◆ Aim of the exercise: Your task is to copy the stretch of lines in the records below that begins with the line containing "We recommend delivering at least" and ends with the line containing "(ratio 1:1, 30×30 px). For certain", exactly as written, with nothing added.

----- Input records -----

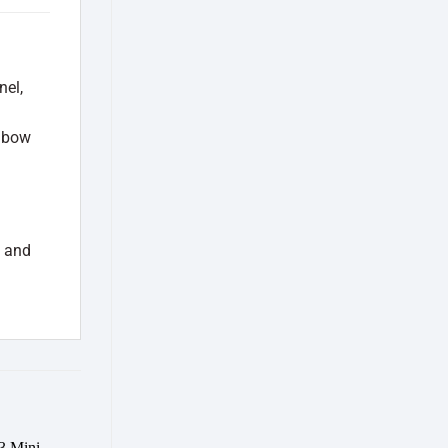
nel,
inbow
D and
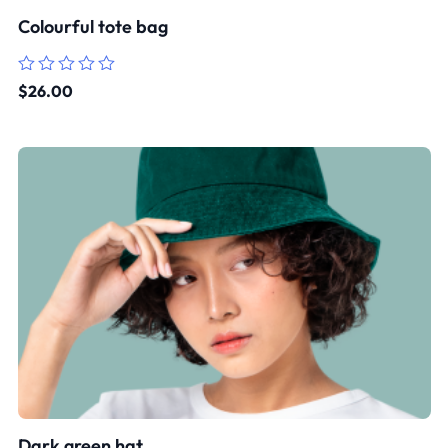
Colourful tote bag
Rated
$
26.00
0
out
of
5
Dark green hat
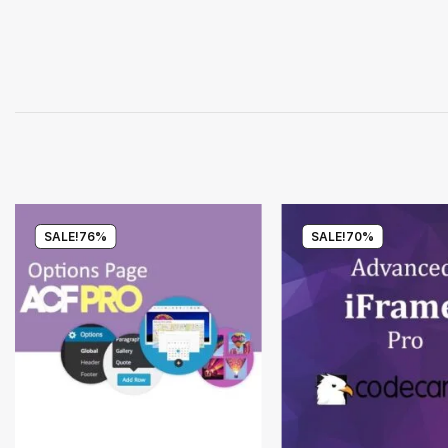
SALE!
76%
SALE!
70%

-----
----- Input records -----

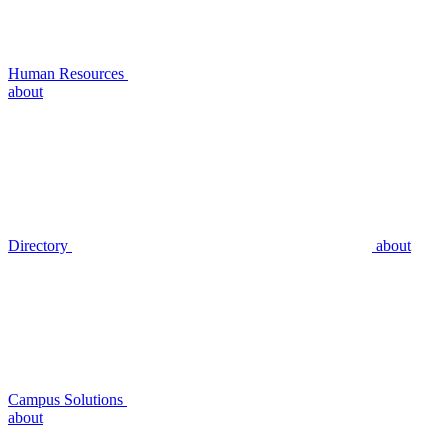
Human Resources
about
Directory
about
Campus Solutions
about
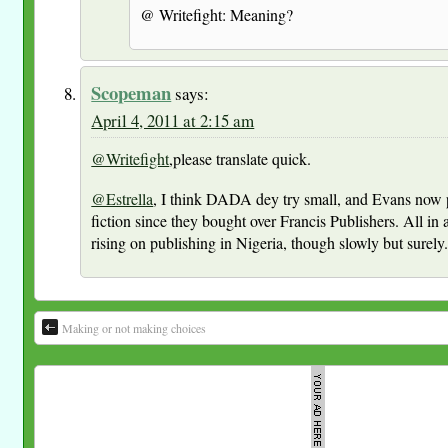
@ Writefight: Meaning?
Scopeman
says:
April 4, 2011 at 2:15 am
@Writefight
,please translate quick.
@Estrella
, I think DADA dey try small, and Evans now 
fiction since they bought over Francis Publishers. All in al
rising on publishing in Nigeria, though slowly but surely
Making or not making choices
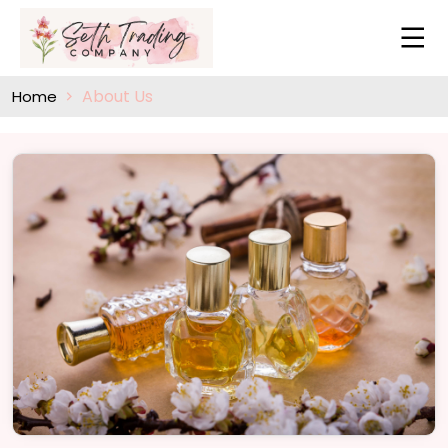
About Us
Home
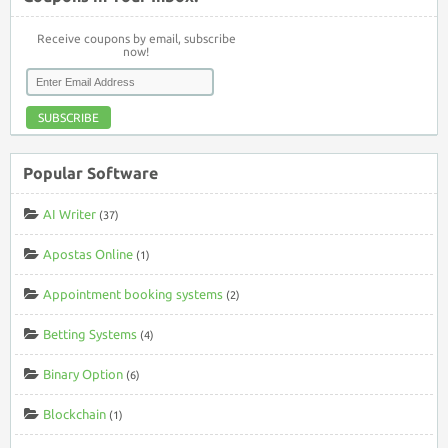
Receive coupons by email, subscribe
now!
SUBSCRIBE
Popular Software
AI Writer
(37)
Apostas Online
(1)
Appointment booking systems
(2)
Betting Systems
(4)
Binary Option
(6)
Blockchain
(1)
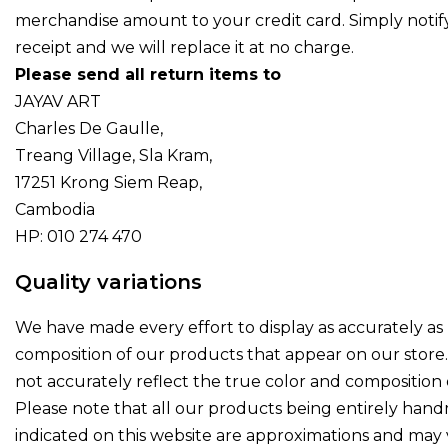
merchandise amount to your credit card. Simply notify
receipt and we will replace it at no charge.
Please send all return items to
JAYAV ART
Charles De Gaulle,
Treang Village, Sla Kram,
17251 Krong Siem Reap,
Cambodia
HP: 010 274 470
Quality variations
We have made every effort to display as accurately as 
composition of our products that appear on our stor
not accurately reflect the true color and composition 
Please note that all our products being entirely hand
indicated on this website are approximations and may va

-----
----- Input records -----

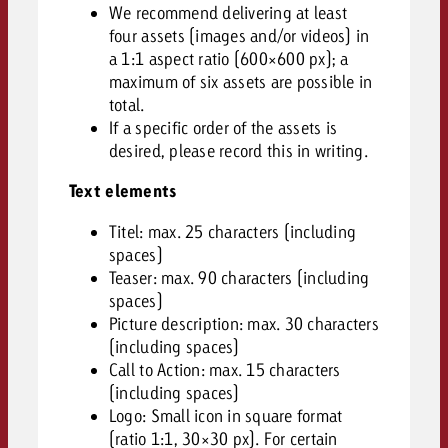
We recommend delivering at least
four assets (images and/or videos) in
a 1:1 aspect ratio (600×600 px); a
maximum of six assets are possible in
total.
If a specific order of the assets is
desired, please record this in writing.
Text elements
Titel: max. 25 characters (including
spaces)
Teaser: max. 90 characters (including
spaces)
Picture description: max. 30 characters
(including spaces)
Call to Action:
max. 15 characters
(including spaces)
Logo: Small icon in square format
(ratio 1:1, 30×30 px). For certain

-----

◆ Answer area:
We recommend delivering at least
four assets (images and/or videos) in
a 1:1 aspect ratio (600×600 px); a
maximum of six assets are possible in
total.
If a specific order of the assets is
desired, please record this in writing.
Text elements
Titel: max. 25 characters (including
spaces)
Teaser: max. 90 characters (including
spaces)
Picture description: max. 30 characters
(including spaces)
Call to Action:
max. 15 characters
(including spaces)
Logo: Small icon in square format
(ratio 1:1, 30×30 px). For certain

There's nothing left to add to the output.